Document section

╔══

Early Italian images of Ardea interiors confirm that Lancias of the period were still right hand drive, a position elsewhere taken to imply driving on the left side of the road. However, right-hand drive is practical even where drivers drive on the right-hand side of the road as it allows a better view of the edge of the road, which is useful when driving on rough roads in mountainous districts. This did mean that drivers of cars with centrally located floor mounted gear shifts, such as the Ardea, needed to learn how to shift with the left hand. During the 1920s Italian leader Benito Mussolini required all Italian drivers to drive on the right, but Lancia would continue, through the 1950s, to supply right hand drive cars in areas viewed by other automakers as left hand drive markets.

==History==
Four versions of the Ardea were built:
- 1st series, produced between 1939 and 1941, 2,992 built.
- 2nd series, produced between 1941 and 1948, 4,438 built. 12 Volt electric system introduced.
- 3rd series, produced between 1948 and 1949, 3,600 built. 5-speed gearbox introduced.
- 4th series, produced between 1949 and 1953, 11,700 built. New cylinder head, aluminium, higher compression ratio, more power: 30 bhp.

==Variants==

Alongside the type 250 4-door saloon other body variants of the Ardea were offered.

===Chassis===
The Ardea was offered as bare chassis (type 350) between 1939–1941 to be bodied by independent coachbuilders. The chassis had the 2440 mm wheelbase of the saloon.

╚══

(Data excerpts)
╔══

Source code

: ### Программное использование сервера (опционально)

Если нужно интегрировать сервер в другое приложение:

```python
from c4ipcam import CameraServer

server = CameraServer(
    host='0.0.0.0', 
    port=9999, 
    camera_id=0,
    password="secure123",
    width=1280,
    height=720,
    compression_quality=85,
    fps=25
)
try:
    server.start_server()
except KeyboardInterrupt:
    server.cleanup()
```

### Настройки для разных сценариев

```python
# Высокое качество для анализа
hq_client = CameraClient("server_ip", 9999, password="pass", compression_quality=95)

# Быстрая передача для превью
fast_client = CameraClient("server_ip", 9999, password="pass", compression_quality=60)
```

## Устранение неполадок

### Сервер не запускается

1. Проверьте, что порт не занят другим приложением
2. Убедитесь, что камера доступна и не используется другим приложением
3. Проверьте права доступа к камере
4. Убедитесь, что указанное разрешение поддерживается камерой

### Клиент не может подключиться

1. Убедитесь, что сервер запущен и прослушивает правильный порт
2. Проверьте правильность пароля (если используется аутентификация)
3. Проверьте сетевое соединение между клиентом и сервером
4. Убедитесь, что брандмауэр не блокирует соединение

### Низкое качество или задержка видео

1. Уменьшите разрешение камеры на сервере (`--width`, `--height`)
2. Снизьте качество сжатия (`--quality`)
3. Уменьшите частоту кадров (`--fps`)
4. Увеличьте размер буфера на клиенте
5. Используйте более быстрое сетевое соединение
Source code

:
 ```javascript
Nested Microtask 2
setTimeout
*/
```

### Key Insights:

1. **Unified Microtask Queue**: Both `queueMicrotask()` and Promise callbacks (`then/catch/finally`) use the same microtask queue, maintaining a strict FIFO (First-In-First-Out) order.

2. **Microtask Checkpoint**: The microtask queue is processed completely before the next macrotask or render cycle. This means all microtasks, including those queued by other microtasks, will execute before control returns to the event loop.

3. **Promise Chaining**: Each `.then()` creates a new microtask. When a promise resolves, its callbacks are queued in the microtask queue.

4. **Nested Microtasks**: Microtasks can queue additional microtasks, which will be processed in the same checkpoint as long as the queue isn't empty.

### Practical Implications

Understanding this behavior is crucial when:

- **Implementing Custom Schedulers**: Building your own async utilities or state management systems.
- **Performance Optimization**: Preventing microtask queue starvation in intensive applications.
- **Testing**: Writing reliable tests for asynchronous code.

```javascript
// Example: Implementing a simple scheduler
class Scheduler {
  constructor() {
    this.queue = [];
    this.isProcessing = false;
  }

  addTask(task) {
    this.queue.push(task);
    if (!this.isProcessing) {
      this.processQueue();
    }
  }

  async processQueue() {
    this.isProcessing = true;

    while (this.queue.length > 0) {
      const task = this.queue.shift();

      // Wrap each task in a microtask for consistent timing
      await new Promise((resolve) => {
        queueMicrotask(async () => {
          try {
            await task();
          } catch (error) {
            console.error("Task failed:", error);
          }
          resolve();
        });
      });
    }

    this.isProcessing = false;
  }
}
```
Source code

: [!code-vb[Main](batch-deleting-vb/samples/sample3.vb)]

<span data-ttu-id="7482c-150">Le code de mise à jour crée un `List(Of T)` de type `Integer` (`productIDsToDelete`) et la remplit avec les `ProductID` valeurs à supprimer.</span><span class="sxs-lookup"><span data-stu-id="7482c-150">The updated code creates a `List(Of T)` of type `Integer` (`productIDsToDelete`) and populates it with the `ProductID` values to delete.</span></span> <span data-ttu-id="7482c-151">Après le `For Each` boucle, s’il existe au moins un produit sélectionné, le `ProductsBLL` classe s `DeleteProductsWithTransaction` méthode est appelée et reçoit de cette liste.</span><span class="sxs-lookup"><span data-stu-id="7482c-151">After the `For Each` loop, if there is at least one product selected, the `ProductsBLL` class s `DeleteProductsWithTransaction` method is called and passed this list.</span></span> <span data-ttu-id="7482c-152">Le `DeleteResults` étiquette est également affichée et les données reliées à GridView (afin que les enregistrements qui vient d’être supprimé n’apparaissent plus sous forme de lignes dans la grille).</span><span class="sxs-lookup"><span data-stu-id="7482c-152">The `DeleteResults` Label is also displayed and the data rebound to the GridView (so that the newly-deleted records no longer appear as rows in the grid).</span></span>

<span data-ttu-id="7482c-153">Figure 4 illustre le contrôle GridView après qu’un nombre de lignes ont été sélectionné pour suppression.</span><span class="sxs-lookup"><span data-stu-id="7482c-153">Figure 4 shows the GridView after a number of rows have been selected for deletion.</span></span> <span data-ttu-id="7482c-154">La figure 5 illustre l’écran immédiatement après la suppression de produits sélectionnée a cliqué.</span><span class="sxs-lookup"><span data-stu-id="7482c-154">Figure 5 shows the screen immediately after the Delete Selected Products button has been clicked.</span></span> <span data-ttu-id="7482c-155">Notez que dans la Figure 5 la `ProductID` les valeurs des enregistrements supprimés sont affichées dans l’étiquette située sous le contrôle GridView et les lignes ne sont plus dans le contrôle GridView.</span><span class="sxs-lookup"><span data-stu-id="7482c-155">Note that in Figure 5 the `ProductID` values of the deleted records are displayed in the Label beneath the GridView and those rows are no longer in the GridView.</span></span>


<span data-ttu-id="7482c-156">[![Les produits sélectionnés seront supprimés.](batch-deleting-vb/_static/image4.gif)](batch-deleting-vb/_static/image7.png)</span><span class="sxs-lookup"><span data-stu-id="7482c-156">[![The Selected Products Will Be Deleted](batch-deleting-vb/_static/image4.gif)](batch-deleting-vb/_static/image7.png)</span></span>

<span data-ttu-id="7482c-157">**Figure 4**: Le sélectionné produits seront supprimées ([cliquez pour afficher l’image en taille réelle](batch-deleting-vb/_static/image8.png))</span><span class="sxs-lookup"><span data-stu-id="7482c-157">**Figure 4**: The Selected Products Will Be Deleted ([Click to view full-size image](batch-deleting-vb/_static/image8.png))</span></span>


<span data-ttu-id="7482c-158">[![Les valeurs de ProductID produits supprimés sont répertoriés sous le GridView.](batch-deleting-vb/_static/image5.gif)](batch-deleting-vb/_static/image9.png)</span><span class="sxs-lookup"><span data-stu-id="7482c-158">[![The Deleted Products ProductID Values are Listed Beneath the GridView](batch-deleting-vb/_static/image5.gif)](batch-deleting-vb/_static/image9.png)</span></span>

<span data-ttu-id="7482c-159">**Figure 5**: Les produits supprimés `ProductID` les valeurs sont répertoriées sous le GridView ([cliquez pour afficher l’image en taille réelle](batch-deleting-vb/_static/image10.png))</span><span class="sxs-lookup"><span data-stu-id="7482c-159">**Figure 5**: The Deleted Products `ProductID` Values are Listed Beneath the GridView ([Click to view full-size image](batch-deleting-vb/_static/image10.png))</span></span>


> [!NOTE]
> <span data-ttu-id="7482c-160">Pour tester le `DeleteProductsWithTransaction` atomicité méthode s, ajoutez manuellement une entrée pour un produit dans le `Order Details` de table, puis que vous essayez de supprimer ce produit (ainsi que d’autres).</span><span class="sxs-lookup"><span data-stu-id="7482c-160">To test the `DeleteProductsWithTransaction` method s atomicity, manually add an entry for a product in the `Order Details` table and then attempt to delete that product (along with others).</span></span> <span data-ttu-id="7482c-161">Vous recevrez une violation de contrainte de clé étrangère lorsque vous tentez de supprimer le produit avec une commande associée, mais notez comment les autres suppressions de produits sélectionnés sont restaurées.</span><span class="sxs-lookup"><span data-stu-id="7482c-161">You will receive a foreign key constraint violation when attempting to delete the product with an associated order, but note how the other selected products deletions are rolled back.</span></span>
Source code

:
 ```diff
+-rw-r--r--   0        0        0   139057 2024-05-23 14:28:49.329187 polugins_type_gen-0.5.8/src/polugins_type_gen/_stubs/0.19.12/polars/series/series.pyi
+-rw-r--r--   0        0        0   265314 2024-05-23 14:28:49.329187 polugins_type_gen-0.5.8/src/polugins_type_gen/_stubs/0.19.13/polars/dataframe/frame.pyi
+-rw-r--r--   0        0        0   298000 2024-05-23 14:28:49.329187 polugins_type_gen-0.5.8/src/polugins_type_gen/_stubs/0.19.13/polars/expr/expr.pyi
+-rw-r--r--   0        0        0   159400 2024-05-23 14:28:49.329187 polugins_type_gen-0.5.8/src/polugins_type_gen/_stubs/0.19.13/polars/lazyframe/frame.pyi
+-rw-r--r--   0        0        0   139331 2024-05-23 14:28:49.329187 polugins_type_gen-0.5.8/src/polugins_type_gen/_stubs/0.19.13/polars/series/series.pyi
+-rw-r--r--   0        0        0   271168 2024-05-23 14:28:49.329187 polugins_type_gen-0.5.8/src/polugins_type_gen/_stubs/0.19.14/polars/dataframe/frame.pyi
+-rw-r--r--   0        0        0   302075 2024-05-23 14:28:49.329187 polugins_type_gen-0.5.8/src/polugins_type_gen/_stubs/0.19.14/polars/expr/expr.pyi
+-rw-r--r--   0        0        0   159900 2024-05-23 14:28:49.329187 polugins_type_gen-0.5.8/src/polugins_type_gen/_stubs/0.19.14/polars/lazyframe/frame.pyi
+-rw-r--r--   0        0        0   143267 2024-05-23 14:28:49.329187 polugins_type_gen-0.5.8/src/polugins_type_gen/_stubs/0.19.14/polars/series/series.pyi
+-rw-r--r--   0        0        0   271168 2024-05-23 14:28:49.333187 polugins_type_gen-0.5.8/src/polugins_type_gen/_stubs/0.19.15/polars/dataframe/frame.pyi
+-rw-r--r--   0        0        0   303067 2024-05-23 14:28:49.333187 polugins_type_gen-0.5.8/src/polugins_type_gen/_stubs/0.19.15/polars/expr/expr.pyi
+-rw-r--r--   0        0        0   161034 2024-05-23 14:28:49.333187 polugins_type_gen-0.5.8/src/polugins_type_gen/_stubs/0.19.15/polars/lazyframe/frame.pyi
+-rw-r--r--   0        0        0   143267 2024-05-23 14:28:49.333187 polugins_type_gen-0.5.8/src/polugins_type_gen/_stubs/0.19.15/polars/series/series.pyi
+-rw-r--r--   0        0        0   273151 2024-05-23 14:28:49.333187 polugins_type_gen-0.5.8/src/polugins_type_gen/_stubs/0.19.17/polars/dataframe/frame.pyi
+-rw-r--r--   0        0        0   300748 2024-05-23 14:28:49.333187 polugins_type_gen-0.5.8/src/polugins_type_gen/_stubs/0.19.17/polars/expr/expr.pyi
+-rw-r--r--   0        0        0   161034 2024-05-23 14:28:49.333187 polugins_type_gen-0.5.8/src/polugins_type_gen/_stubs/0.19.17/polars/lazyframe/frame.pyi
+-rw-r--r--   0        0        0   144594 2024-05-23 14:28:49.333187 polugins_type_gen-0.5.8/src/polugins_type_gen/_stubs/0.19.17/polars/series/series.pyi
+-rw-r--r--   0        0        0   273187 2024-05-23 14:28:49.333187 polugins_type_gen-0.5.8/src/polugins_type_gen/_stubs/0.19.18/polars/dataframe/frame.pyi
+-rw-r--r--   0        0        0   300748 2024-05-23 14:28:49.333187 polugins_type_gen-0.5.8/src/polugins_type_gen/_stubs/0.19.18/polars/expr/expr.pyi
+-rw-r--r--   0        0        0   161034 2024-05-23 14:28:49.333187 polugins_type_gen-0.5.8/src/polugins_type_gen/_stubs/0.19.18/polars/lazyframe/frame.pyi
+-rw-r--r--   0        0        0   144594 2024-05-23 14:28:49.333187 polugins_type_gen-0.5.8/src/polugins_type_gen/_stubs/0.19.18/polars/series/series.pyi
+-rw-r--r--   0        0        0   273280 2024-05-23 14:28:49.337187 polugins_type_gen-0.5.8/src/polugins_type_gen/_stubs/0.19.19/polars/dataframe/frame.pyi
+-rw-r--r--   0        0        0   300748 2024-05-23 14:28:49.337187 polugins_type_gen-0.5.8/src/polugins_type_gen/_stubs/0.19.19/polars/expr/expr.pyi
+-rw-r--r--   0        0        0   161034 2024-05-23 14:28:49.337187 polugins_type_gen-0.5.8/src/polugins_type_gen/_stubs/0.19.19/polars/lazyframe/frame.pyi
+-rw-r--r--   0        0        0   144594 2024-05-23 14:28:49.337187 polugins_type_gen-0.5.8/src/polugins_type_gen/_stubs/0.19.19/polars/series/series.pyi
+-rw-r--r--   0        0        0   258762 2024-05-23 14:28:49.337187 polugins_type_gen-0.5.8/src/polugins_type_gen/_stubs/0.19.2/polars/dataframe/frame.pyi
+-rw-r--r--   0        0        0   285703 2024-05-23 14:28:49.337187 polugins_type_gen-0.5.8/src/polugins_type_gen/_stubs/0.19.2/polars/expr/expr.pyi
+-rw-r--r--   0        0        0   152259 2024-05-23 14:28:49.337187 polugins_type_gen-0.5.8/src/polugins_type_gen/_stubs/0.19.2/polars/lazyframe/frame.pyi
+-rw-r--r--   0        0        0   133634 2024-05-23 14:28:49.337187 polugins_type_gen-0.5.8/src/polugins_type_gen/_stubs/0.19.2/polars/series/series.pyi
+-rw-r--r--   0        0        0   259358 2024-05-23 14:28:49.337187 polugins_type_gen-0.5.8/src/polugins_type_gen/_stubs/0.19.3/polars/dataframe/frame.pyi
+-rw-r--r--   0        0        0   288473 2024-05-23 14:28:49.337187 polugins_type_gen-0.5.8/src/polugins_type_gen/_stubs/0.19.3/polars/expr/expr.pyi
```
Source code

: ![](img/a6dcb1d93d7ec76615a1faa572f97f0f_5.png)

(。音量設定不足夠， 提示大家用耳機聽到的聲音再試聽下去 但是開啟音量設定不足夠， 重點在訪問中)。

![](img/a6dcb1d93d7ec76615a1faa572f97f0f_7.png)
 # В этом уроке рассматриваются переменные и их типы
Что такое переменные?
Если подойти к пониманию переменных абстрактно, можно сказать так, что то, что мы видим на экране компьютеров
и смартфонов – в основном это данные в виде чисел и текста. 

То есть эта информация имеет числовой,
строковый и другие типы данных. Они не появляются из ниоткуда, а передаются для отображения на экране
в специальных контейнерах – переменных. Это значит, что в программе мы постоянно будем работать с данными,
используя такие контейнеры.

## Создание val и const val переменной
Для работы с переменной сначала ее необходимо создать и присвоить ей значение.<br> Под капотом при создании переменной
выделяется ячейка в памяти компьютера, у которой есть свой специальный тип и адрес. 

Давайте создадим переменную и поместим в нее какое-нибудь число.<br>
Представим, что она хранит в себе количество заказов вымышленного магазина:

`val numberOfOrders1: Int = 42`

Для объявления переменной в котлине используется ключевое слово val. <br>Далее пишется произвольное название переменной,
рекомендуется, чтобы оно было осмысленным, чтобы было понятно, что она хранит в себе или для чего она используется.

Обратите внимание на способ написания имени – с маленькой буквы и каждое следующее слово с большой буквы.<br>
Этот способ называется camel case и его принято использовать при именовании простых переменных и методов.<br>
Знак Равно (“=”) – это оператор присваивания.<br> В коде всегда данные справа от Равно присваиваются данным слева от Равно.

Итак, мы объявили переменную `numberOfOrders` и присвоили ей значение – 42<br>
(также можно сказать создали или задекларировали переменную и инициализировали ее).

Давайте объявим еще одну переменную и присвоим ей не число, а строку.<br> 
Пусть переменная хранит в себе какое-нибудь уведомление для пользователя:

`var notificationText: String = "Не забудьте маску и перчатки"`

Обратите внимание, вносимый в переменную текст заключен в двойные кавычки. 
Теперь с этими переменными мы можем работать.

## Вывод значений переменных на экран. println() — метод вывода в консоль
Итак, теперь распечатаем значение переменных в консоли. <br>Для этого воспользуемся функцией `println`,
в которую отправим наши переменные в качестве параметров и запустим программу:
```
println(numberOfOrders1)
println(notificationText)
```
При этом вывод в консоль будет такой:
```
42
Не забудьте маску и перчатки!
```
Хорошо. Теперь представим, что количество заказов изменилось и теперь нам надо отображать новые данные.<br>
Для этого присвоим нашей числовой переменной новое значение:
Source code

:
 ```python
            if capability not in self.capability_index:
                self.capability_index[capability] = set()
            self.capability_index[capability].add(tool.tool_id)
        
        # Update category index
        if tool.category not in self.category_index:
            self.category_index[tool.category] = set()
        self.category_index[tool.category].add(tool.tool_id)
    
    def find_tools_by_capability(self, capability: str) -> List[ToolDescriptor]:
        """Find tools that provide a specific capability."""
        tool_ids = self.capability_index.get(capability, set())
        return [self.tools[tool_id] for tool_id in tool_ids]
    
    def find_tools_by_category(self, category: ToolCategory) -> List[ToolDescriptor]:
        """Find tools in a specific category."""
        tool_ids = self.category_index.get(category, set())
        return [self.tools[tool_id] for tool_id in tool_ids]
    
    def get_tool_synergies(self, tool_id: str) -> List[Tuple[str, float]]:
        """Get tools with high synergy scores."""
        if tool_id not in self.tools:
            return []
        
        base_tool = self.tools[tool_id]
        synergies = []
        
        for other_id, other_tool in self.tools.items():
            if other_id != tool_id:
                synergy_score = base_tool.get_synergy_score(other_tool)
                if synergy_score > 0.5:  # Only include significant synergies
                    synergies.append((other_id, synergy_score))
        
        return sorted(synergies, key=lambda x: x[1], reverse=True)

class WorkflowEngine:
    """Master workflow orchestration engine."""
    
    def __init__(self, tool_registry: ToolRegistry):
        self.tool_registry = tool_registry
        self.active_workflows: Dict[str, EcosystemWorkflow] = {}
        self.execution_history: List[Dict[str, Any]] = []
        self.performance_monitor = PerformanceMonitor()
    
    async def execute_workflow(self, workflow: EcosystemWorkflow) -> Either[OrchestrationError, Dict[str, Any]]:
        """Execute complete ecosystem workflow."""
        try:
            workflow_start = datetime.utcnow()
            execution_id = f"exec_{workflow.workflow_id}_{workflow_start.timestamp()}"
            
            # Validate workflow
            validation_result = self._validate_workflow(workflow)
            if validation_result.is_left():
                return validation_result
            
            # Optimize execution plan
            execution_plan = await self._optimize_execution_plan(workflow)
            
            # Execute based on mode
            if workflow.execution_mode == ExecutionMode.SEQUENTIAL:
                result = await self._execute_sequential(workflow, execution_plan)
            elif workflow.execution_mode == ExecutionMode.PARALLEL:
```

╚══

Work required
Continue the text on the Lancia Ardea from the point where it stops. The items have nothing to do with this.

Result of this exercise
===Ardea furgoncino and camioncino===
The Aurelia chassis type 550 van (furgoncino, literally "small van") was built in 9 examples already in 1941, but regular production begun only in 1945. The Ardea chassis type 650 pick-up (camioncino, literally "small pickup") was introduced in 1948. In 1949 they were upgraded to fourth series specifications (5-speed gearbox and more powerful 101B engine), and continued to be built until they were superseded by equivalent versions of the Appia in 1954.
Unlike on the earlier Augusta, whose commercial variants were bodied by third-party coachbuilders, these Ardeas were factory-built by Lancia.

===Tassì Roma===
The Tassì Roma, chassis type 450, was an Ardea derivative with special 6-window saloon body, intended for use as a taxicab. It paired the Ardea's running gear with a larger chassis (longer 2950 mm wheelbase and wider tracks) which allowed for better passenger accommodation. From 1939 to 1941 about 500 were made—501 or 511 depending on the source.